5. However, in the final analysis, the majority simply defers to the assessment made by the domestic courts. This approach is inconsistent with the 'strict scrutiny' that is usually found in this Court's case law in balancing Article 8 and Article 10 rights where the Court regularly makes its own independent assessment of the facts involved and of the application of the relevant principles to those facts and it frequently substitutes its own views for those of the domestic courts. It has been the consistent approach of this Court that it is not enough, in itself, that the domestic courts consider the relevant principles; they must also be applied correctly (in this regard, see, for example, Fressoz and Roire v. France [GC], no. 29183/95, ECHR 1999 I, BAILII: [1999] ECHR 1 ; Von Hannover v. Germany, no. 59320/00, BAILII: [2004] ECHR 294 , ECHR 2004 VI; Biriuk v. Lithuania, no. 23373/03, BAILII: [2008] ECHR 1528 , 25 November 2008; Petrenco v. Moldova, no. 20928/05, BAILII: [2010] ECHR 419 , 30 March 2010; Flinkkilä and Others v. Finland, no. 25576/04, 6 April 2010, BAILII: [2010] ECHR 446 ; and Mariapori v. Finland, no. 37751/07, 6 July 2010, BAILII: [2010] ECHR 1062 ). In these and many other cases, the Court has made its own assessment and reversed the findings of the domestic courts without suggesting that the domestic courts had considered irrelevant principles or applied improper criteria in the overall assessment made. I do not see why a different approach should be adopted in this case.

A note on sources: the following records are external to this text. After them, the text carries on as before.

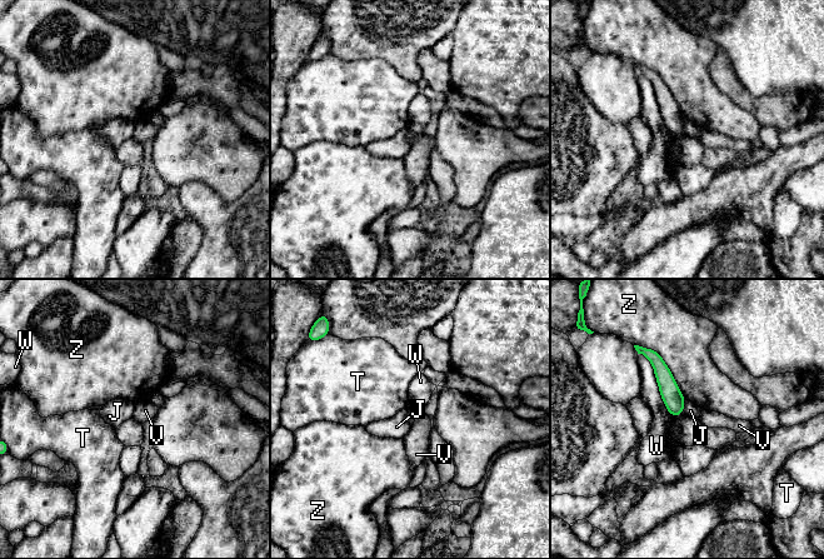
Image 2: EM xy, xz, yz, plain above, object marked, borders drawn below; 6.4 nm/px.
{"act": "keep", "width_nm": 130, "each": {"J": "other", "T": "other", "V": "other", "W": "other", "Z": "other"}, "border": {"pic": 2, "px": [[685, 399], [680, 414]]}, "found": "none of them fits"}

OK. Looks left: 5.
{"act": "view", "view": "em", "slice": "planes", "show": "tint", "at": [445, 2170, 1620], "why": "looks like a crossing"}

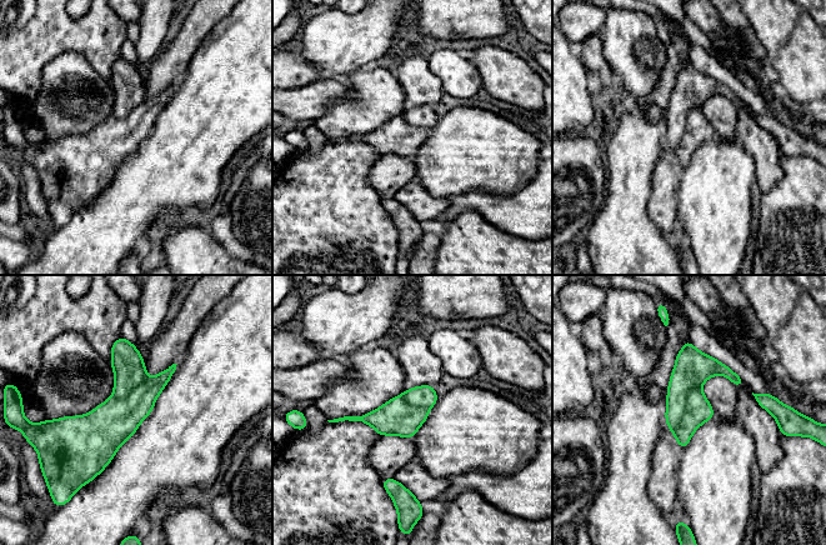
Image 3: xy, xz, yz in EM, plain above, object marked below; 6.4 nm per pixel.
{"act": "view", "view": "em", "slice": "planes", "show": "borders", "at": "same", "why": "what lies round it"}

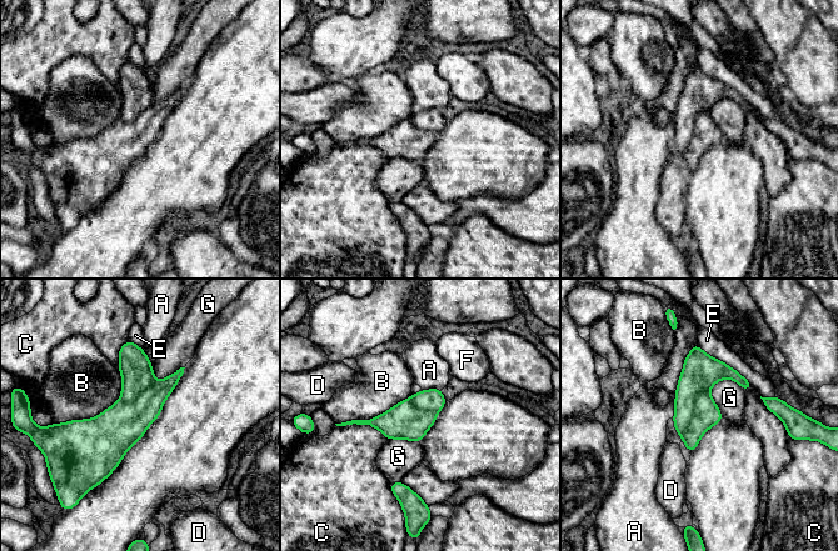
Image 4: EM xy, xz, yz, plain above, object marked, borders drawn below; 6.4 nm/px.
{"act": "separate", "pic": 4, "on": [699, 374], "each": {"A": "other", "B": "other", "C": "other", "D": "other", "E": "other", "F": "other", "G": "other"}, "border": {"pic": 4, "px": [[708, 391], [698, 395], [682, 436]]}, "found": "a second cell is stuck on"}

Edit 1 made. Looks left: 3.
{"act": "view", "view": "3d", "um": 2, "at": [480, 2385, 1960], "why": "branch stops here"}

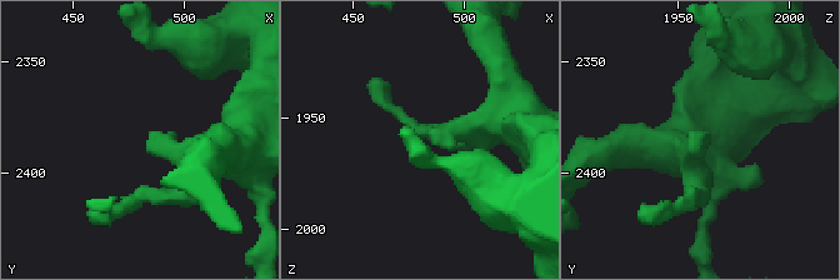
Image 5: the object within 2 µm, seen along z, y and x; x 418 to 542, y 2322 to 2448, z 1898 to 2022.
{"act": "view", "view": "em", "slice": "planes", "show": "borders", "at": [484, 2383, 1956], "why": "now the EM"}

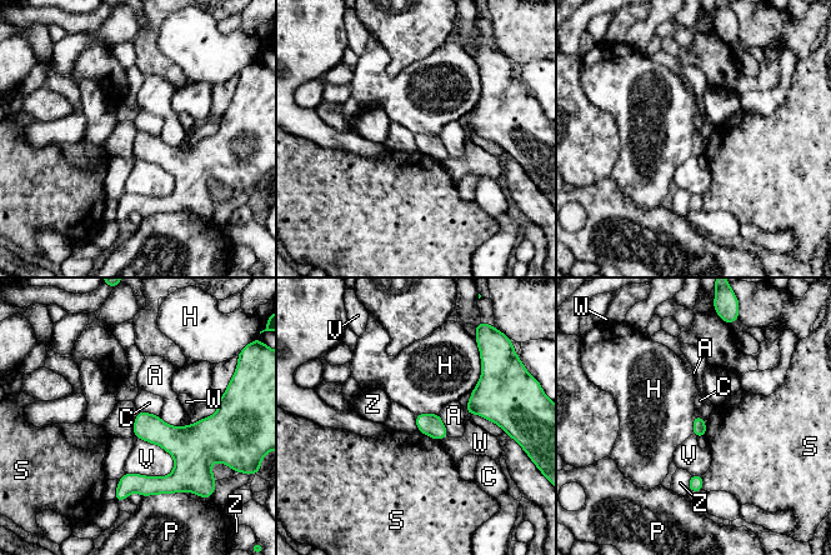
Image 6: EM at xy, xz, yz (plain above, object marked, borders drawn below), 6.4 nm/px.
{"act": "keep", "longest_contact_nm": ["V", 360], "each": {"A": "other", "C": "other", "H": "other", "P": "other", "S": "other", "V": "other", "W": "other", "Z": "other"}, "found": "none of them fits"}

6. Annoying as Ms C may have found the publication of the story in question, the applicant newspaper was justified in alerting the public about her drug addiction. The additional information and the photographs were no more than a continuation of the original legitimate story. I agree with the unanimous decision of the Court of Appeal and the views of Lord Nicholls and Lord Hoffman JJ of the House of Lords that this addition did not reveal anything fundamentally significant to the story but served mostly “to add colour and conviction” to it. In my view, the publication of the supplementary materials fell well within the journalistic margin of the press in deciding the way in which a legitimate story is presented (see, for example, Fressoz and Roire v. France, cited above, at § 54). Thus, even accepting that the publication of the additional information and pictures was a further incursion into Ms C's private life, it was only to a relatively minor degree in the overall context of the story as a whole. It cannot be considered as sufficient and serious enough to justify the restriction on freedom of expression under Article 10.